IMO if you convert the base system to be installed via packages and then force delete all packages, then the principle of least astonishment says that you'll delete most of the base system too.
rm having --preserve-root on by default is I think a simple mitigation that protects against the most common potential accidents than any of the above would protect from, and if something more than that is wanted then things like the immutable flag already exist and would cover far more than just rm.
While that case may be simple to catch the writers of gnu rm also recognize that scripts tend to not be well tested and decided "better than it currently is" is better than "we didn't do any mitigations to a common problem cause the solution wasn't perfect".
The fact that you can accidentally nuke the system seems a remnant from the olden days which we should have corrected a long time ago.
(I think GNU did a valid mitigation with preserve-root, just musing philosophically.)
There is nothing fundamental with rm for it to work like that.
Obviously rm -rf / will only "destroy the operating system" if the user is root and we're in the root namespace. There is nothing stopping you from building a sandboxed OS that never gives your users real root (Android).
But what'd be the point of that? Users care about their data, not about their OS internals. If the OS blows, that's just an OS reinstall. But if a non-backed-up /home blows, that could be months of work. And any program that can delete a file in /home (as they need to be able to do to allow the user to do everyday work) can also delete all of them.
Yes, they do. Users definitely care about their system being able to properly boot and work correctly. It's unnaceptable how Linux distros make you use a live usb to go in and fix them instead of having a built in way to the OS for it to recover from bad things happening.
It doesn't. You must su to root to "achieve" that.
I could see that making sense. Maybe a "really important core OS" attribute? (I wouldn't want `rm /bin/sh` to run without forcing either.)
However,
> If a program can break the operating system that is a failure in the operating system's sandboxing or permissions.
Not necessarily. I have on multiple occasions logged into a machine, gotten a root shell, and then told it to wipe its own disks (either by block discard, or just dding over with /dev/null). That is a legitimate use that should work.
This can be done via a dedicated factory reset or wipe feature. It doesn't need to be the responsibility of rm.
A few years the POSIX folks declared that the behaviour of `rm -rf /` nuking the entire file system is a bug.
IIRC, one of the Sun Solaris folks (Cantrill? Gregg? Other?) thought the behaviour was dumb and argued successfully that it should not be work that way. Any implementation that does it is not POSIX-compliant.
Yes. PEBKAC bug. /s
For the system the program "pkgs" ("s" for system) can write to /bin /sbin etc, and can only install/remove .pkgs (system packages)
For port's (can only write to /usr/local) pkg and .pkg
With that we can have the same separation as we have now, for me that's a big plus on the BSD side of things. BTW Windows, Android and MACOS have some kind of that separation too.

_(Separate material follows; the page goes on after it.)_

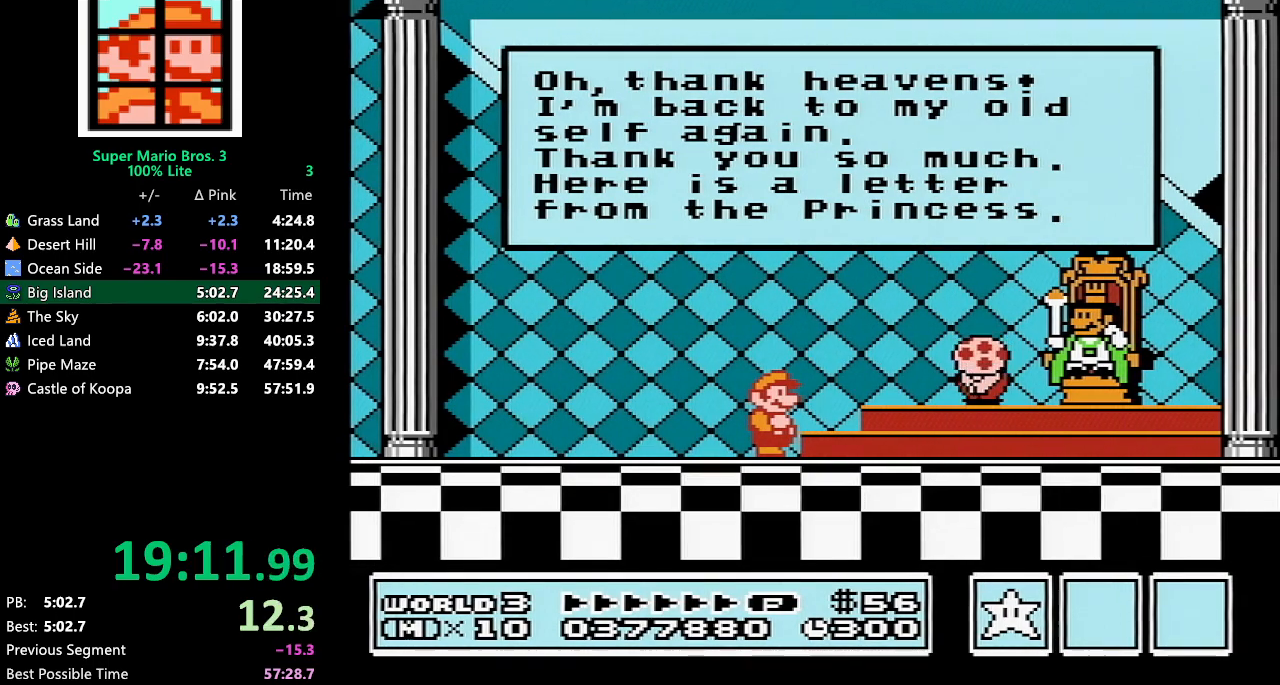
{"buttons": [], "events": [[17, "A", "up"], [67, "A", "down"], [100, "A", "up"], [200, "A", "down"], [317, "A", "up"], [383, "A", "down"], [417, "A", "up"]]}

pkg delete -af removes all "port" pkg's
pkgs delete (has no option -a but options like IDS from freebsd-update where every installable file IN the package (a *.pkgs) has a checksum instead just the pkg itself)
Drivers/Firmware will then have to move to pkgs, also we can have different groups for maintaining the system and port (root/wheel for pkgs and operator for pkg)
Also packaging error's in port packages cannot damage your system.
I remember in the 8x days, there was talk of moving parts or all of base installable via pkg. That server had a heat death and I have yet to replace it, so I have been out of the FreeBSD world for a while. At the time it was just being proposed.
I wonder if that has been completed or is this a first step to doing that ?
o11c•11h ago
Notably it is explicitly marked as experimental; teething problems are to be expected.